» Entries supplied
· · · · · · ·

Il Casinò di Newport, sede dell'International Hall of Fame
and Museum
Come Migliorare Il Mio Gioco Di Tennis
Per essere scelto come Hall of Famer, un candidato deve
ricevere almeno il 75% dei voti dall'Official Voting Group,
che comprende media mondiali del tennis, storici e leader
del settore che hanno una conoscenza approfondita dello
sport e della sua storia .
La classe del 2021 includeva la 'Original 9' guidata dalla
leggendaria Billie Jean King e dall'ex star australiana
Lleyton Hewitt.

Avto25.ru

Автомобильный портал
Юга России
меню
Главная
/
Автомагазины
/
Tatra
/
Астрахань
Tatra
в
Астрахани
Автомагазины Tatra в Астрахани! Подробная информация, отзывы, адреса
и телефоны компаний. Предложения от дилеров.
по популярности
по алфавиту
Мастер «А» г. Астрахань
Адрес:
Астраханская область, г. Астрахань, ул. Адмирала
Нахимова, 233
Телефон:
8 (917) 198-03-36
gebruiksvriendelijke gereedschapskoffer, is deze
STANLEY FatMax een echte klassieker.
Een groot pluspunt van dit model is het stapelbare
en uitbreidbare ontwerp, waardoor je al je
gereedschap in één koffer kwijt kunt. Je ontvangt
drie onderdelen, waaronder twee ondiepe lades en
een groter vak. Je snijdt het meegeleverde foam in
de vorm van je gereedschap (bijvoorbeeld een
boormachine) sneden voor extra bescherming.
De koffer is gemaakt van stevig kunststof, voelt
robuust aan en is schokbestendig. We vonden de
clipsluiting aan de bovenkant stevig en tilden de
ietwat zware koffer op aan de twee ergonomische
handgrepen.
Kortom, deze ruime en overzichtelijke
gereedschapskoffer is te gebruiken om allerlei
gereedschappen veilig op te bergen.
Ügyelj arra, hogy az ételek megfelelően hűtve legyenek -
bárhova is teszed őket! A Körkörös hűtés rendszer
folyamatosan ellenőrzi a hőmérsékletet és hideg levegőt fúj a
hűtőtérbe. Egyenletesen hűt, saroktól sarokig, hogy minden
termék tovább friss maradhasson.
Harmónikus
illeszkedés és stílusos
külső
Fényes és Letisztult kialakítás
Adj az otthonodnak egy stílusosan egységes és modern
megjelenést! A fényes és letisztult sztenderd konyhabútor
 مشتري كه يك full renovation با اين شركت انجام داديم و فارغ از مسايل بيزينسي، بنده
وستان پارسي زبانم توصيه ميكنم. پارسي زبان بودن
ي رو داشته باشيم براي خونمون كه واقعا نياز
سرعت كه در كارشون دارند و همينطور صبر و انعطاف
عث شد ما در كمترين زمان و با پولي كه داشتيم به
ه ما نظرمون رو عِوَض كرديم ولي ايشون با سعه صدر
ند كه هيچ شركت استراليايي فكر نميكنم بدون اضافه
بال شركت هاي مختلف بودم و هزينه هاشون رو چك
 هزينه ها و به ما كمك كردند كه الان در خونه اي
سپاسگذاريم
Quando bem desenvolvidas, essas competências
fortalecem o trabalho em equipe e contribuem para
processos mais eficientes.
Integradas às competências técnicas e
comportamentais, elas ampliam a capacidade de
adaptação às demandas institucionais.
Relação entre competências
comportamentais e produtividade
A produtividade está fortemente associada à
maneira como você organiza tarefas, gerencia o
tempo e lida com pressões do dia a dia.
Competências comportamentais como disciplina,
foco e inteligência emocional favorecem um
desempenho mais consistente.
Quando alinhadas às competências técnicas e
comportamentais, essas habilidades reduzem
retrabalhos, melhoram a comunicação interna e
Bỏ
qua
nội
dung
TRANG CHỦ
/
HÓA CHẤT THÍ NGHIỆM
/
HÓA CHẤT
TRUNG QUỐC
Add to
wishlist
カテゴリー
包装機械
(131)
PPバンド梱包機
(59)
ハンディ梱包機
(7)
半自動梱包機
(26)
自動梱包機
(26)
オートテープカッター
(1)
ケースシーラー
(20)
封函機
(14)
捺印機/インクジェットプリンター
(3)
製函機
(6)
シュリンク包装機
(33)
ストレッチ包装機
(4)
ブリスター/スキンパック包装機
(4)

· · · · · · ·

» Activity
Retype the stretch of the material from its first line through the line containing "del settore che", reproducing every word and character unchanged.

» Your response
Il Casinò di Newport, sede dell'International Hall of Fame
and Museum
Come Migliorare Il Mio Gioco Di Tennis
Per essere scelto come Hall of Famer, un candidato deve
ricevere almeno il 75% dei voti dall'Official Voting Group,
che comprende media mondiali del tennis, storici e leader
del settore che hanno una conoscenza approfondita dello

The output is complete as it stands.